OTOH of course range is under-represented relative to 
the "other" decade ranges ... but that's not surprising, 
since 30--35 is *not* a decade range ... and more importantly,
in the second data set this range is even /more/ under-
represented.  So by this criterion, the second set is
less random.

So far, the only statistic that looks out of whack to me 
is the scarcity of numbers ending in 0 (i.e. numbers equal
to 0 mod 10) in the first set.  OTOH people have looked at
a lot of statistics, and if you look at enough, sooner or
later you will find /something/ that is out of whack ...
even if the data is truly random.

=======================================

The lesson I take from this is the importance of proper
experimental controls.  That includes double-blinding.
Anybody who knows the "right" answer here can easily
find "factors" to support that conclusion ... but doing
it blind is not so easy.

Another type of essential control is what I call "closing
the loop" i.e. cobbling up some Monte Carlo data and
feeding it through the analysis process, to see how often
the analysis screws up.

I haven't done the experiment, but I suspect that the two
"factors" suggested above, when applied to this student
data and an /ensemble/ of random data sets, would get the
wrong answer about 50% of the time ... quite possibly even
worse than that, depending on implementation details ...
in other words, worse than random guessing.

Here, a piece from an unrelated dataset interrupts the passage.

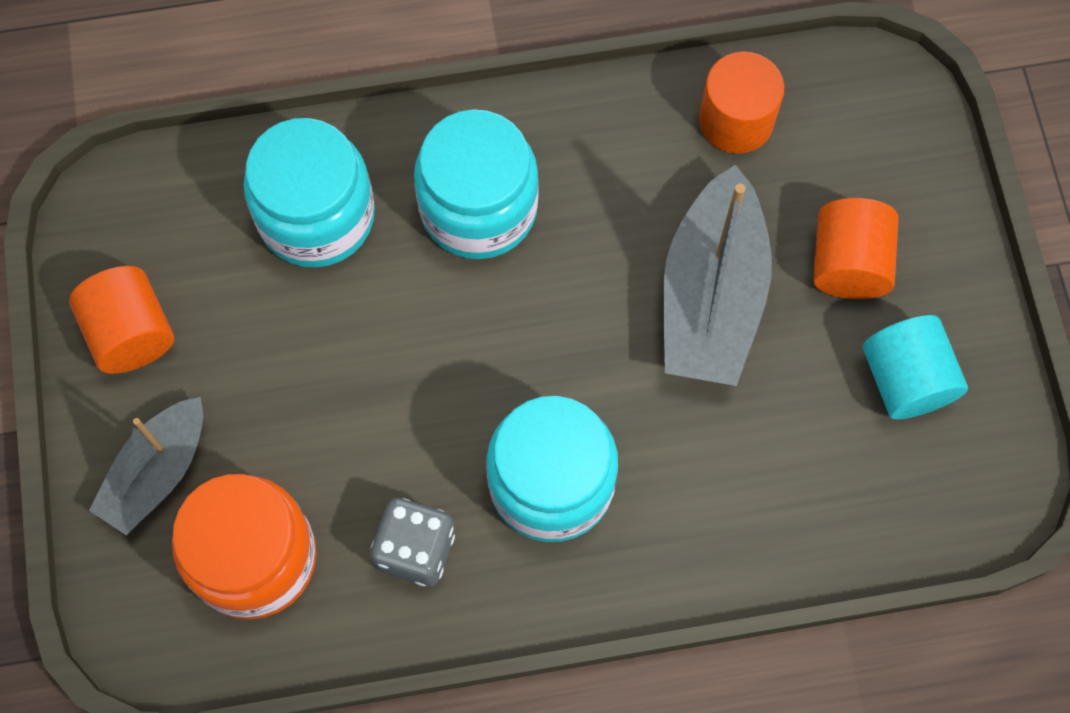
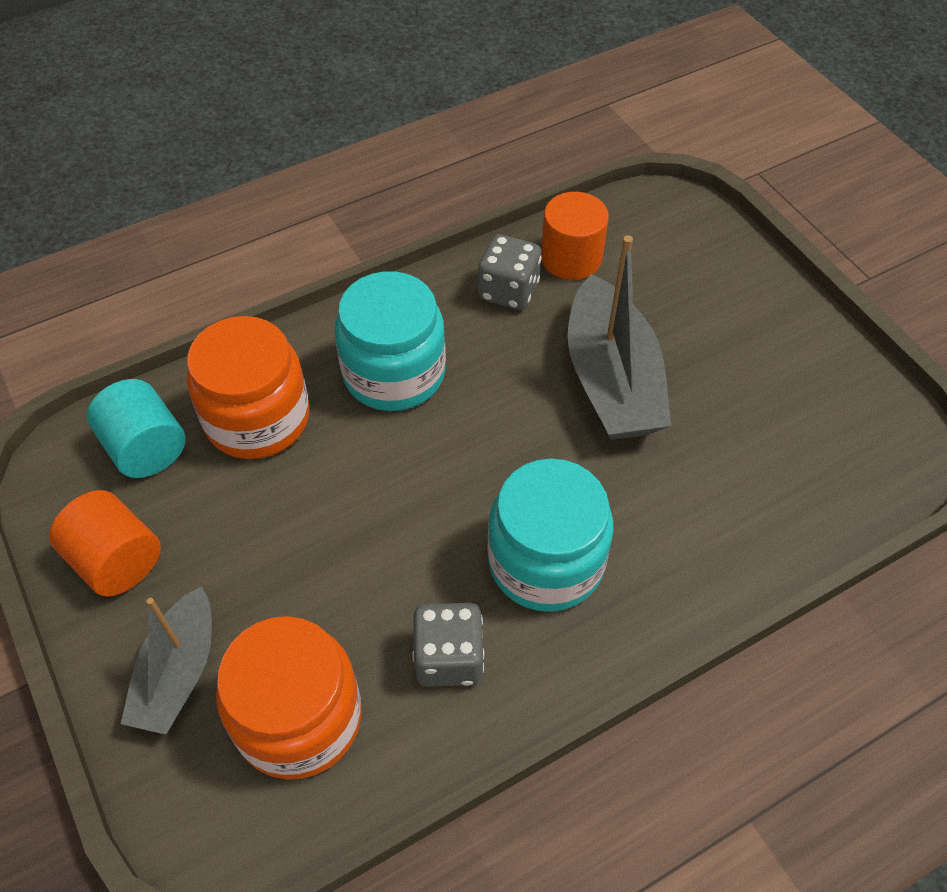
camera: 20 degrees left, 15 degrees down
(316, 216) = (257, 418): turquoise jar -> orange jar
(645, 142) = (508, 291): none -> grey dice
(848, 264) = (705, 327): orange cylinder -> none
(905, 380) = (792, 393): turquoise cylinder -> turquoise cylinder (146, 448)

Doing experiments on human subjects is very, very hard.  It
demands fastidious, elaborate controls.  Think of all the
trouble that drug companies go to when conducting field
trials of a new drug ... double blinding, placebos, randomized
controls, long-term longitudinal studies, et cetera.

  There's a simple reason why they bother with all that:
  If they didn't, the results would not be reliable.

There is a lesson in this for the PER community and the
education bureaucracy in general.  Testing a new book or
a new teaching method is an experiment on human subjects.
It is like a drug trial ... only much harder, because 
proper blinding is usually impossible.  Yet again and 
again, the effort that goes into such test is less than 
the effort that goes into a drug trial.  Less effort 
applied to a harder problem.  You know in your bones 
that the results cannot possibly be reliable.